Но ведь, что греха таить, и у самой бабы Нели все меньше в душе заботы о них и тревоги. Случится что у какой-нибудь из них — вроде бы и заволнуется баба Неля, вроде бы и захочется ей чем-нибудь помочь, утешить, посоветовать, а чуть времени пройдет, и притупляются, затягиваются мутью безразличия эти прежде нестерпимо острые чувства. Они словно давно засевшая заноза, от которой лишь порой, при неловком движении, бьет током по всему телу. Баба Неля быстро-быстро эту боль гасит, придавливает, не хочет больше. Да и советов для них у бабы Нели никаких не осталось, особенно в этой новой жизни. Циля, та и вовсе с недоумением смотрит на вытянувшуюся из нее цепочку живых существ и считает, кажется, что все они, включая и ее самое, дети одной матери, бабы Нели. Она уже редко помнит, кто — кто. Сама же баба Неля на память не жалуется, что надо, все помнит хорошо, неизвестно только, что именно надо. И картинки, которые показывает ей память, не стираются, но тускнеют и не вызывают у нее особого интереса, а только тягучую тоску по той, не бабе Неле, а Нелли, Нелечке, к которой это имело будто бы прямое отношение. Что толку, Нелли-Нелечки давно нет, ни одна из девок тоже никогда этими картинками не интересуется — не для кого их и вызывать, и баба Неля воспоминаниям предается редко.

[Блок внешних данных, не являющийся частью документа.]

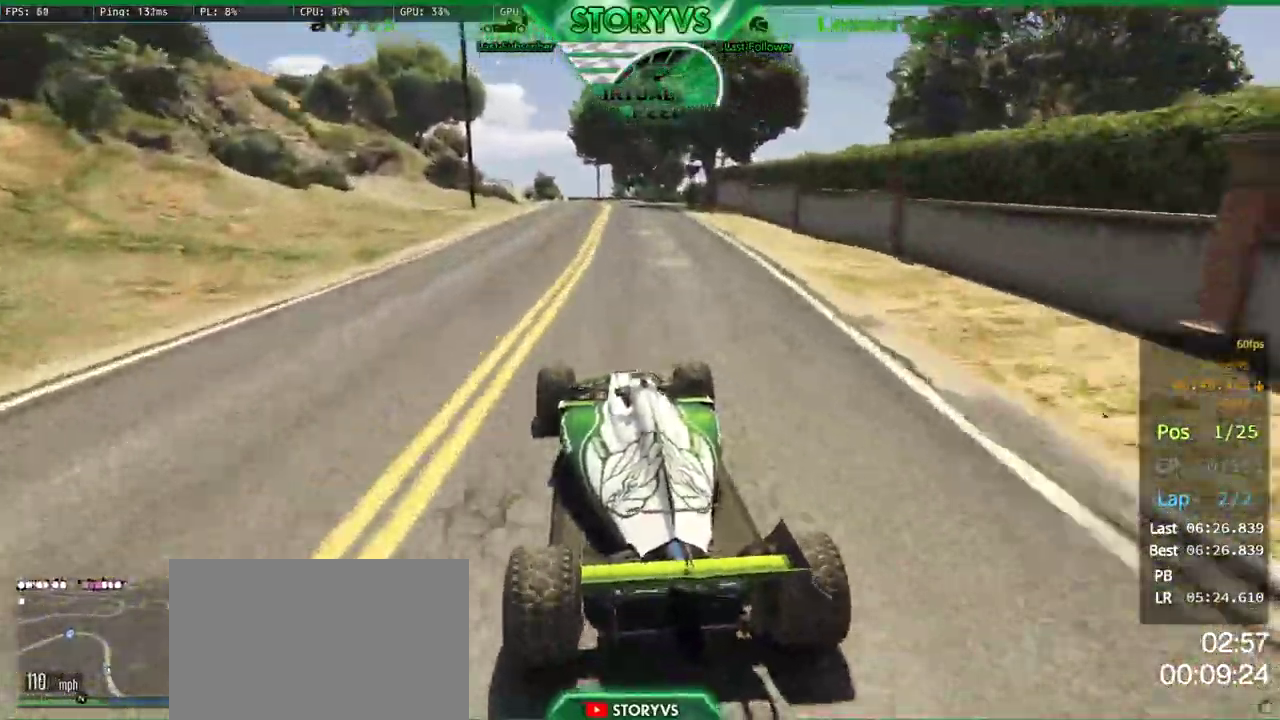
{"buttons": [], "left_stick": "left", "right_stick": "center", "button_events": []}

Такое это занятие, стирка — задумаешься-задумаешься, не знаешь, про что и думаешь. Баба Неля стоит на коленях около ванны, руки в теплой мыльной воде, не стирает, ищет в мыслях, о чем начала думать. Ступни сзади лежат на каменном полу как не свои, как-то вставать придется.

— Ча-аю!

Скорей достирать, покою ведь не даст. Вот про нее и думала, про Цилю, что бросить ее нельзя, не на кого, не на девок же. А за самих девок особо страдать нечего, все как-то устраиваются в жизни, устроятся и они, так или иначе.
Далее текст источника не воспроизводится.